▶ _TASK INSTRUCTIONS_:
A - In the drag racing article, what year did Pittman win the Denver event in the Super Gas class?
B - Pick up the drag racing article after its final sentence and keep writing.

But that's what happened in Sunday's Mopar Mile-High Nationals.
 
Pittman's first elimination round in the Pro Stock class in his fourth try had disaster scrawled all over it. Johnson sailed down the left lane as pretty as a sunny Denver summer day, but behind him Pittman's run had turned into a fishtailing, lurching, barrel-rolling, wall-banging, scary, flaming mess.
 
Pittman's Pontiac GXP Pro Stock car had drifted toward the center line, and as he tried to coax it back into the groove, the car wagged its tail. It turned on its side and tumbled over, slammed into the left wall, shot into the right wall with a burst of fire, then slingshotted back into the left barrier with a bigger fireball. The scoreboard beside his lane flashed, "7.525, 155.17."
 
But this is where the long-awaited Legend of Paul Pittman emerged. This is where the longtime Super Gas and Comp Eliminator racer -- the man who won this Denver event in the Super Gas class in 1998 -- shaped his public persona as one tough cookie.
 
In those few frightening seconds, drag-racing fans got to see Paul Pittman, the self-described "ma-and-pa" race-team operator, as a multi-talented Superman: play-by-play announcer, rugged stunt driver, and hopeless romantic.

▶ _GIVEN INFORMATION_:
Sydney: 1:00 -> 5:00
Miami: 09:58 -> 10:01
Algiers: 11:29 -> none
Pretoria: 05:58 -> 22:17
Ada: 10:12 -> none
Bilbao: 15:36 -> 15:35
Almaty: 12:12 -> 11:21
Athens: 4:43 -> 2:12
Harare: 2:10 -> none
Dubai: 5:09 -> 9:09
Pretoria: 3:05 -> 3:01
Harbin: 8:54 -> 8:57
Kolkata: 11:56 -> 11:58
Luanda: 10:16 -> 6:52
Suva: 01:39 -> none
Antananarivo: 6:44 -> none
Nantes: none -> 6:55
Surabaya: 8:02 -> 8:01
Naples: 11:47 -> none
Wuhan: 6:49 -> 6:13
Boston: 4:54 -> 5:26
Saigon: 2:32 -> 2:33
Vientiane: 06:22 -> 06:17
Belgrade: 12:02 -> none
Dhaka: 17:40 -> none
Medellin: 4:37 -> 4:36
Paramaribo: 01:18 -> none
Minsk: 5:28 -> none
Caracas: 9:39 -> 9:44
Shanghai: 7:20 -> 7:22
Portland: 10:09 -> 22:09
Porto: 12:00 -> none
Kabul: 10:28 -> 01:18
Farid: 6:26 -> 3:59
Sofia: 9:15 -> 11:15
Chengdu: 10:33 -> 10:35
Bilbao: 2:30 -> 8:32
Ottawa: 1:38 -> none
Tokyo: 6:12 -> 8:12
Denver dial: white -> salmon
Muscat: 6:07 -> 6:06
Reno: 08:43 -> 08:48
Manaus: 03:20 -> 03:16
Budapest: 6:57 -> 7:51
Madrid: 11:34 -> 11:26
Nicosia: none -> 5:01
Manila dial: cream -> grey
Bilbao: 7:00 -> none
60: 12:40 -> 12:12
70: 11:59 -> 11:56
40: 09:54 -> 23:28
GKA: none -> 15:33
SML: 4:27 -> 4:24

▶ _ANSWERS TO EACH TASK_:
A - 1998

B -
He said that at about 1,000 foot, "the car started pulling over to the center. I saw the cones coming, and I thought, 'Well, I don't want to hit them.' So I tried to pull over to the right, and I didn't snatch it over. But when I went over to the right, she started walking around. The back started washing around left and right. I thought for a split-second I could save it. When she went over, I knew the car was wrecked.
 
"The I saw the wall coming," Pittman said, "and I just told myself, 'Hold tight and don't go unconscious.' I said, 'Stay awake. Stay awake.' And I hit the wall, and after I hit the wall, I went, 'OK. Good. I'm still here.' And then it went to the other side and I saw the other wall coming up hard. And I told myself, 'This is going to hurt. Stay awake -- really stay awake.' I hit that real hard, then I saw flames. I think I came to rest at another part of the wall."
 
He said the flames didn't cause him to panic: "I had my wits about me that I knew it was in the carburetor area. All I was concentrating on was staying conscious."
 
He said he thought he "scrubbed off a lot of speed when it went through the traps. I don't know. I dare say that before all that happened we were probably going -- I'm only guessing -- about 170-something.
 
"It just happened. It happened quick. But like they say, everything was slo-mo," Pittman said. "You saw it coming. Nothing you could do. There was no control over it."
 
He had high praise for the swift arrival of the Safety Safari and said, "I knew everything was fine from that point on."
 
He exited the car on his own and walked around the top-end scene, although he admitted later he was a bit "dazed."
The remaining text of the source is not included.